§ **TASK TO COMPLETE**
The response must contain every line from the records below that has "knee".

◆ ◆ ◆ ◆ ◆ ◆ ◆

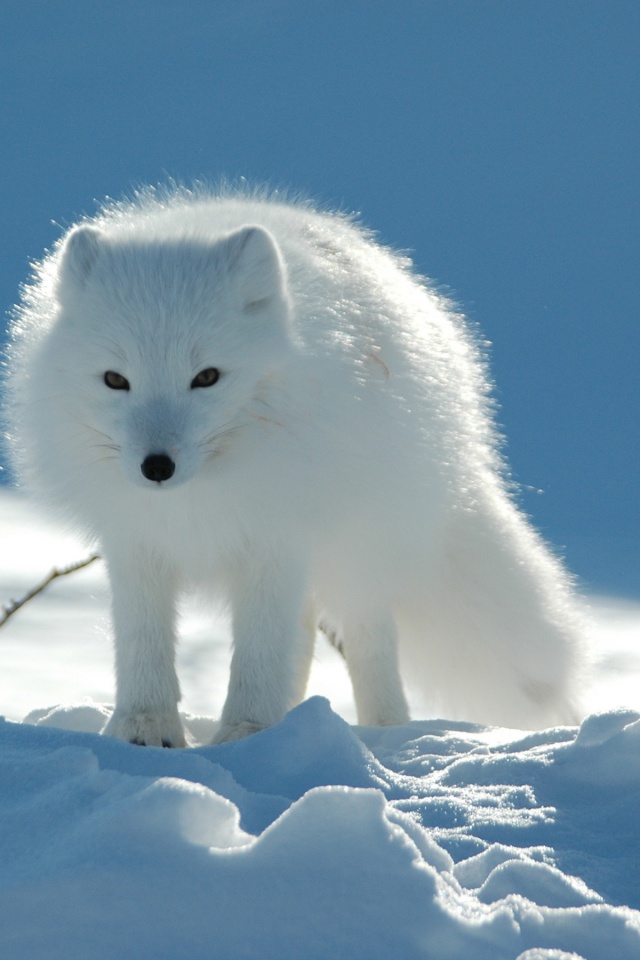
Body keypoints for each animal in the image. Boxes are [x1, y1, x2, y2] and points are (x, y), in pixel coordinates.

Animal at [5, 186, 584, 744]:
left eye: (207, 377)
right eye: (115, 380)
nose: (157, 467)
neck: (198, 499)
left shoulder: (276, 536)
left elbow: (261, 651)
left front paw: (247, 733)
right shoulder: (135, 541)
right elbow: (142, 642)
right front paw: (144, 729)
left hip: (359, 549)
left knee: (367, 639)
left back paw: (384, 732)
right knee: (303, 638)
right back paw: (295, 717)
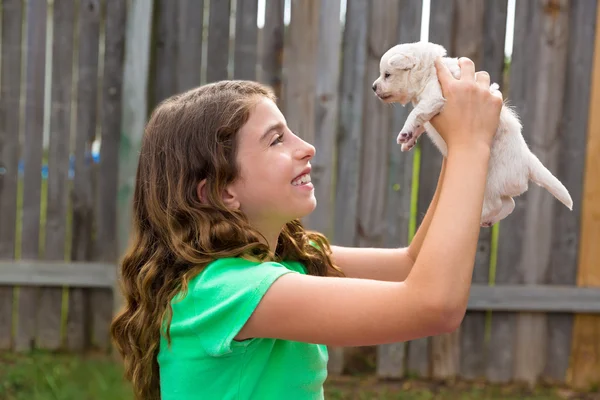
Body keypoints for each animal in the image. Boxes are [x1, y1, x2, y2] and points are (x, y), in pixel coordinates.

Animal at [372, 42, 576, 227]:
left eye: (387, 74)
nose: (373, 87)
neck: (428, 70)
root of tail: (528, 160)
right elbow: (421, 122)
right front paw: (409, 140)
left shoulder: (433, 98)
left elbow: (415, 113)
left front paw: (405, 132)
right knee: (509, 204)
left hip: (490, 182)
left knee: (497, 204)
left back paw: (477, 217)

◆ ◆ ◆ ◆ ◆ ◆ ◆

§ **EXPECTED ANSWER**
left knee: (367, 639)
right knee: (303, 638)
right knee: (509, 204)
left knee: (497, 204)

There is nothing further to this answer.